One should then mention the famous “Zavattinian trailing”, here at its peak. Essentially, according to Zavattini, the screenplay writer (and of many other “De Sica” works), the camera, and thus the director, should meticulously and obsessively follow the film's protagonists almost as if it were an extra eye in addition to the viewer's. De Sica would carry this concept forward in many other films (see, indeed, “Umberto D”) and would create a legacy: neorealism was also about narrating reality by following with a detached eye the figures that traverse Italy, and indeed De Sica never judges (is it right for the father to steal a bicycle in turn? Is it right for the trickster fortune-teller to continue her fraudulent work?), narrates, tells what he sees and imposes it upon us, nothing more than reality. Zavattini was one of the most influential intellectuals in Italy, on par with Ennio Flaiano, figures now unthinkable and thus, unattainable.

With some small deviations from neorealist logic:

“[...] It is indeed true that the narrative structure of Thieves […] allows almost involuntary glimpses of reality, so to speak, lateral to the line of the narrative.

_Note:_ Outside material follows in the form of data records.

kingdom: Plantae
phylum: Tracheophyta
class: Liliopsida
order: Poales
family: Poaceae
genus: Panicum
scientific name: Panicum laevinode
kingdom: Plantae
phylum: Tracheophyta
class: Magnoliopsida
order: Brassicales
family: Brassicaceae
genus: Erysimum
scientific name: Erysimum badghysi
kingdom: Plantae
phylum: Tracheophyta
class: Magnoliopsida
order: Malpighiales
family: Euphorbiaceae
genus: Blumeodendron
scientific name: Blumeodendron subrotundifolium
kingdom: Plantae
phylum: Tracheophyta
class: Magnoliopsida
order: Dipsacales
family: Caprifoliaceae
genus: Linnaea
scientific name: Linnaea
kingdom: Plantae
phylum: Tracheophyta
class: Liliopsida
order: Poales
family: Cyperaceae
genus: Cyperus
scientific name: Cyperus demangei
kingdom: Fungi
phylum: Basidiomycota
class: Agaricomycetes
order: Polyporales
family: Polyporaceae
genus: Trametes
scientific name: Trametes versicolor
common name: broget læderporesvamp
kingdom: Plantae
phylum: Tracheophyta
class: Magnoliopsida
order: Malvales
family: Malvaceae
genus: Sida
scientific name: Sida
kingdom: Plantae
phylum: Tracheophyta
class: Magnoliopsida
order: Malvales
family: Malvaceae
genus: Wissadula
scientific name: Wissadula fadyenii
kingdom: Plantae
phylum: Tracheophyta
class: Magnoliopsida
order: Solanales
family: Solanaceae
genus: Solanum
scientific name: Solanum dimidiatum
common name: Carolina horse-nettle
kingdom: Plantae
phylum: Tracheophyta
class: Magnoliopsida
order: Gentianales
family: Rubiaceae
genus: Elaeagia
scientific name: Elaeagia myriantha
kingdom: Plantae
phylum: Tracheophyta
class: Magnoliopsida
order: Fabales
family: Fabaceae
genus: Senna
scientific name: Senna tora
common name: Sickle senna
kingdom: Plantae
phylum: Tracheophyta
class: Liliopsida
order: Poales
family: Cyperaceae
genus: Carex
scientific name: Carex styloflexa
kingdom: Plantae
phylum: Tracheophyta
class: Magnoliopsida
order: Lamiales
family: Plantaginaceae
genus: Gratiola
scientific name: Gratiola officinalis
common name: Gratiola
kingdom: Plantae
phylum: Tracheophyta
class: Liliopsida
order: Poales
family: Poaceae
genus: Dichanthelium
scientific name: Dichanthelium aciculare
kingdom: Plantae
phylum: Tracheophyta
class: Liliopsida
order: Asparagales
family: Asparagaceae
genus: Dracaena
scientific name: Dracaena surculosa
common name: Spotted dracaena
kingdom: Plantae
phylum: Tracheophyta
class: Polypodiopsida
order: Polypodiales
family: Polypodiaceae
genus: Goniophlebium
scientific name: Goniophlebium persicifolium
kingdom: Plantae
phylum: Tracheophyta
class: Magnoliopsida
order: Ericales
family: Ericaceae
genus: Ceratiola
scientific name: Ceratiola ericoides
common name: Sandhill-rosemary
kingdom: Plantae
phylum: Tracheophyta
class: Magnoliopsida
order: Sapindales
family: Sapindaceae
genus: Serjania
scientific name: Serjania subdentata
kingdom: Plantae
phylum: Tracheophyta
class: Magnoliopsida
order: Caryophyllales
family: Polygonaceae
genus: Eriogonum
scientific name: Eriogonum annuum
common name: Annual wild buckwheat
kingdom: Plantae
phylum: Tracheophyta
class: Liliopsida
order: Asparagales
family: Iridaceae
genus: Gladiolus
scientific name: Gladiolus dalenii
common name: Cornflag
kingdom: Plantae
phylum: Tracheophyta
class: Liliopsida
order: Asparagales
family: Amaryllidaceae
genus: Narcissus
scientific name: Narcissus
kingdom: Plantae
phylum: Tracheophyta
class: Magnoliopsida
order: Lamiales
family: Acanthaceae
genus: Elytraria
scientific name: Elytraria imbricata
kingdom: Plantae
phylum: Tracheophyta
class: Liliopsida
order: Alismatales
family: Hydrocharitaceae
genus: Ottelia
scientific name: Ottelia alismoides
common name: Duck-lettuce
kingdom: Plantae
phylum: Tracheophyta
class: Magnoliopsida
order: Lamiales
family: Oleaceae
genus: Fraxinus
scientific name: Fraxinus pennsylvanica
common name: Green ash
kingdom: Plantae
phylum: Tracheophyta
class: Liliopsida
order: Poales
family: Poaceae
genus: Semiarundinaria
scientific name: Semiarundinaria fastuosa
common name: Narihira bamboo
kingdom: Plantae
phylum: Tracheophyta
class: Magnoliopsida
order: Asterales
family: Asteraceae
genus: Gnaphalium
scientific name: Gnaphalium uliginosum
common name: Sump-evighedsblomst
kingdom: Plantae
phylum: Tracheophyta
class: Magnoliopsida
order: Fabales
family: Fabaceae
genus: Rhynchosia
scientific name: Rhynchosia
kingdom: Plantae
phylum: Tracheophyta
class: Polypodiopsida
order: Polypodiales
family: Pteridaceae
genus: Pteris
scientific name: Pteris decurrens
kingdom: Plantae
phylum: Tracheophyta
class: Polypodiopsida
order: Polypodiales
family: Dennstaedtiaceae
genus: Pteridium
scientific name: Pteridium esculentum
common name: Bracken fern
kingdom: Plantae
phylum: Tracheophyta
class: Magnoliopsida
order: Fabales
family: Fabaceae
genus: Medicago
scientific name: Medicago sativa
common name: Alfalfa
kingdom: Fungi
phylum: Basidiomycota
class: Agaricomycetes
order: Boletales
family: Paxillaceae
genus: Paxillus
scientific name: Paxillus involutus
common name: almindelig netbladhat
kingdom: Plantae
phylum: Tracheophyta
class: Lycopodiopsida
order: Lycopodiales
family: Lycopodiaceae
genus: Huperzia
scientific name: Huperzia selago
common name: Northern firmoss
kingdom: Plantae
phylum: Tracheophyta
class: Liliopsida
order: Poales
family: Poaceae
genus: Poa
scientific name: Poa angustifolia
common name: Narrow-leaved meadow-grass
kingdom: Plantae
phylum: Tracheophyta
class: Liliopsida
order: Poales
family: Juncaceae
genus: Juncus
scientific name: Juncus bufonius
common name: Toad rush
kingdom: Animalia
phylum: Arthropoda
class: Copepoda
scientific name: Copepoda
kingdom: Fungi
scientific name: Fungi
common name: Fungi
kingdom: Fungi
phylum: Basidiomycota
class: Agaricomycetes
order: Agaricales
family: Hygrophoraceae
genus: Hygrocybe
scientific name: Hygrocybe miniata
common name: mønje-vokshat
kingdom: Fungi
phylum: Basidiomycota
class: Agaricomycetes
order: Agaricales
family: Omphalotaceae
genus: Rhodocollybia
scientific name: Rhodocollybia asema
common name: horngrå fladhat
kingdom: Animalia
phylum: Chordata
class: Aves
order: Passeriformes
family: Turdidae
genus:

And this precisely goes in the direction of a realism that does not want to, and strictly speaking cannot be identified at any level with the so-called reality, but which wants and cannot help but be a discourse on a certain reality” (Franco Pecori)

Upon its release, the film proved to be a great success, but not free from criticism, which, for once, did not only come from industry insiders but also from the public. Abroad, however, it went tremendously well. In Rome, at the premiere at the Metropolitan, people asked for a ticket refund, while in Paris, a screening was organized with three thousand cultural and artistic figures. At the end of the film, René Clair embraced De Sica and the famous critic Bazin said: “the ideal center around which the works of other great directors gravitate on their particular orbit”

Over the years, it truly became a reference point for major modern filmmakers. Woody Allen described it as “my favorite film”; Martin Scorsese fell in love with it as a child (along with “Paisan” (1946) by Rossellini) and made it a cornerstone of his future cinema; Robert Altman would pay homage to it gracefully in “The Player” (1992). From here, from “Bicycle Thieves”, there is no going back.